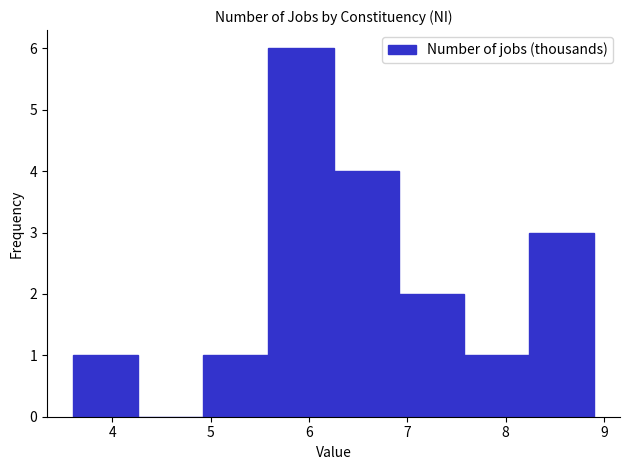

What is the height of the bar covering 8.2 to 8.9 on the x-axis? Neither the bar edges nor the heights are printed on the chart, so give them approximately, as read against the axes.

3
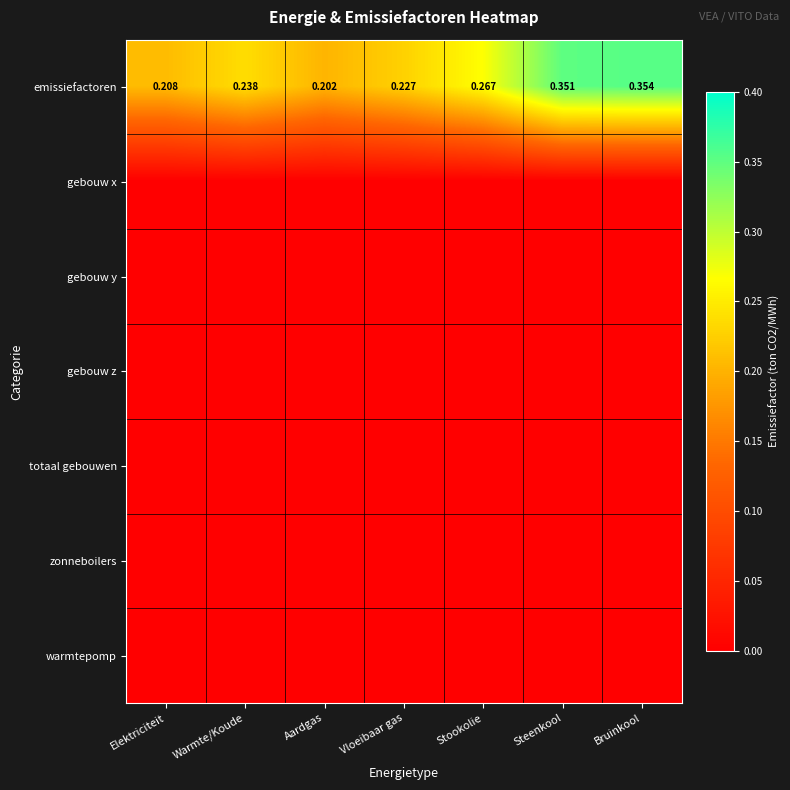

At which category is the sum across all series the highest?

Bruinkool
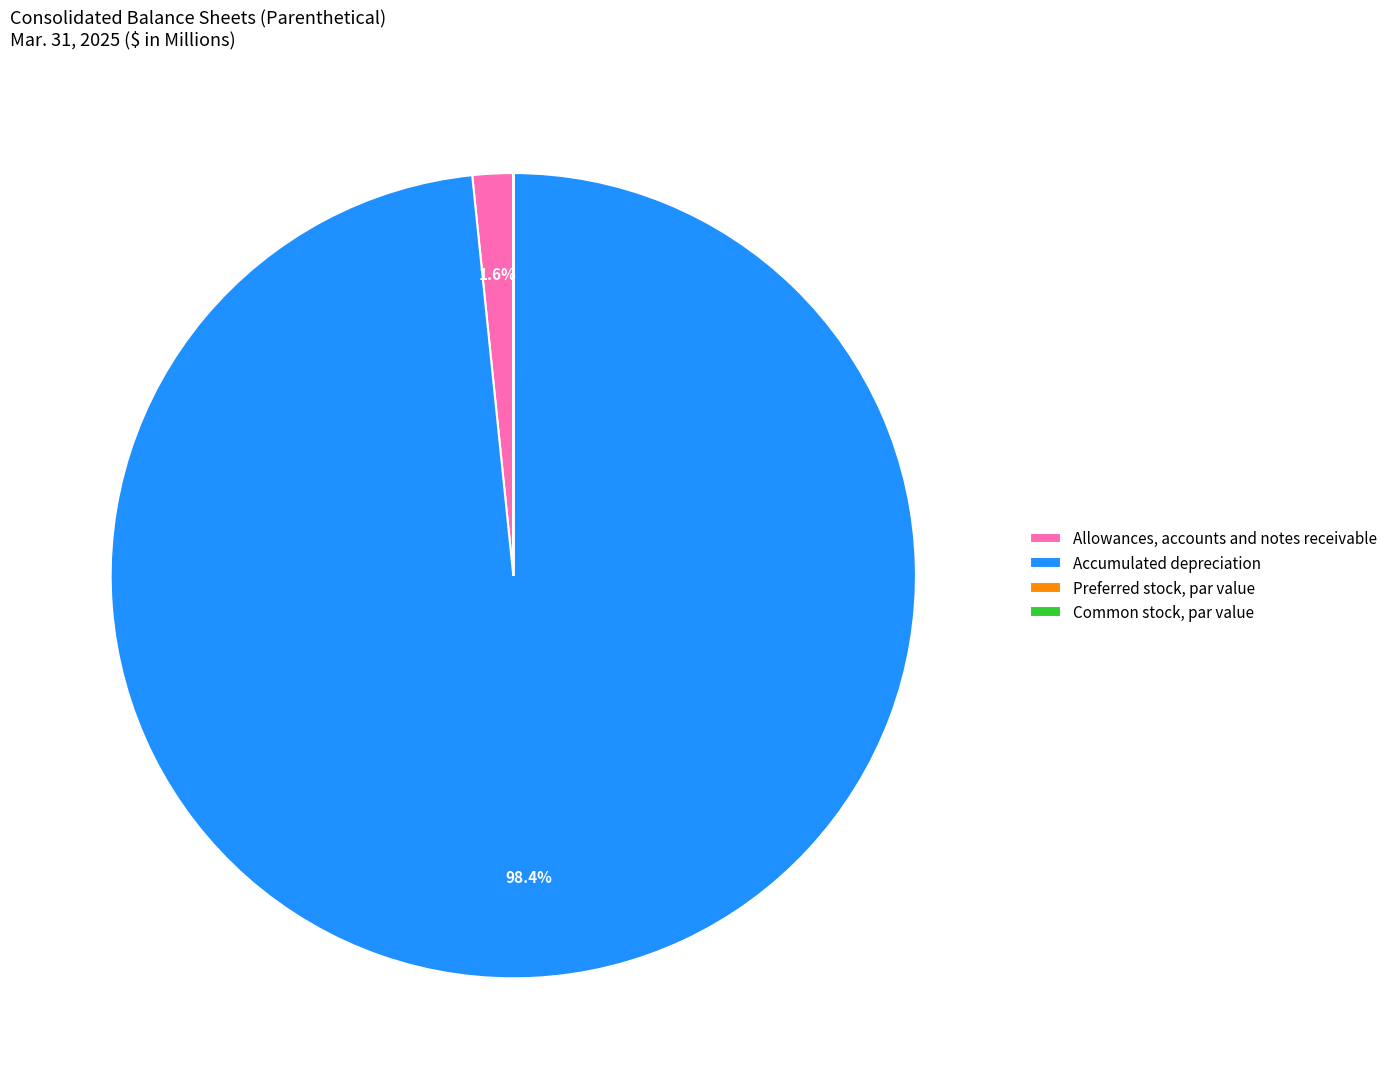

Is it true that Accumulated depreciation is 91% of the pie?

False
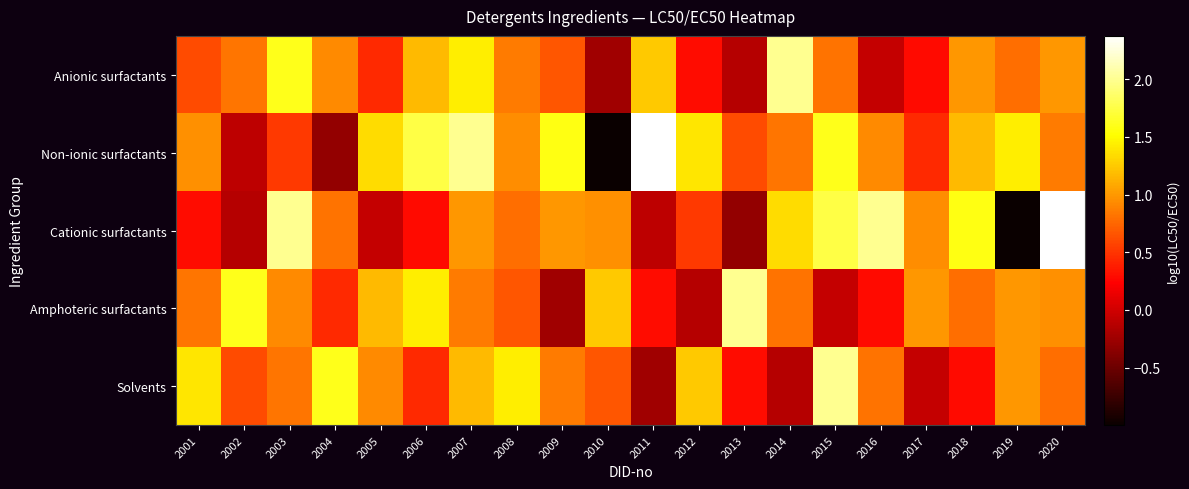

Between 2001 and 2018, which is larger?

2018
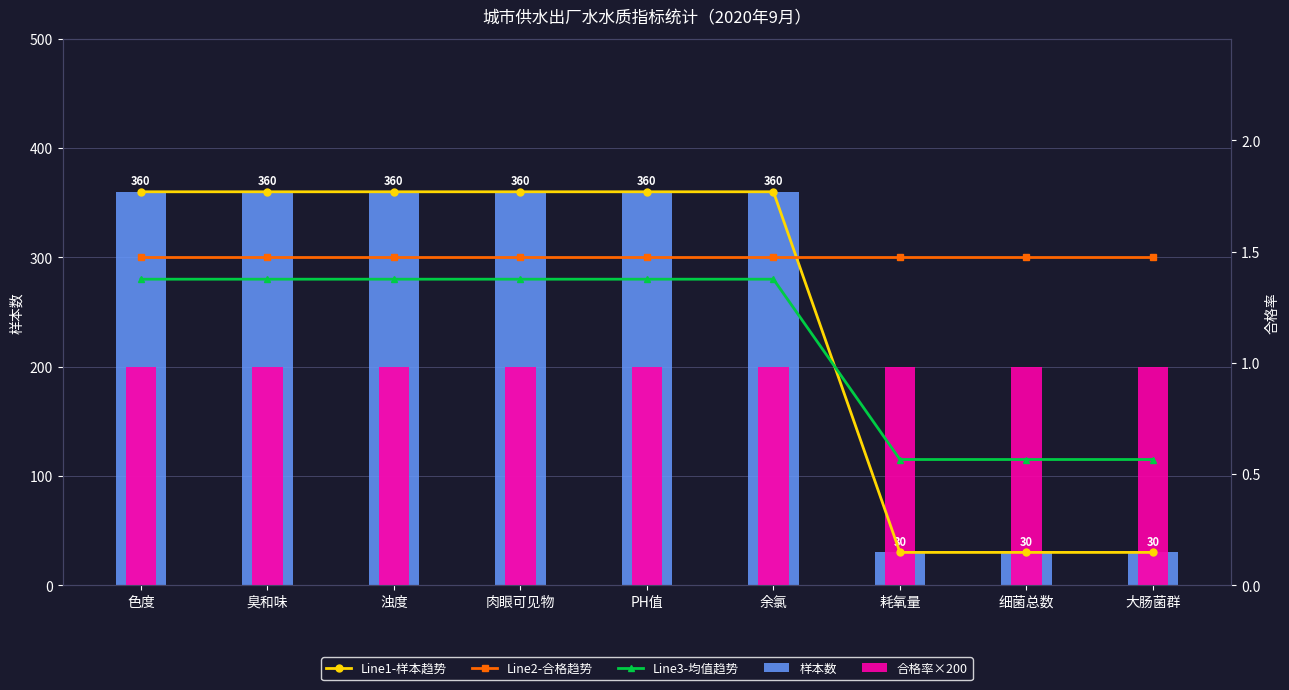

Which series changed the most between 臭和味 and 余氯?

Line1-样本趋势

The problem ▸ Present every line of the records above as a JSON list of strings, one string per line, omitting blank lines and the picture lines.

Response box ▸
[
  "What is the height of the bar covering 8.2 to 8.9 on the x-axis? Neither the bar edges nor the heights are printed on the chart, so give them approximately, as read against the axes.",
  "3",
  "At which category is the sum across all series the highest?",
  "Bruinkool",
  "Is it true that Accumulated depreciation is 91% of the pie?",
  "False",
  "Between 2001 and 2018, which is larger?",
  "2018",
  "Which series changed the most between 臭和味 and 余氯?",
  "Line1-样本趋势"
]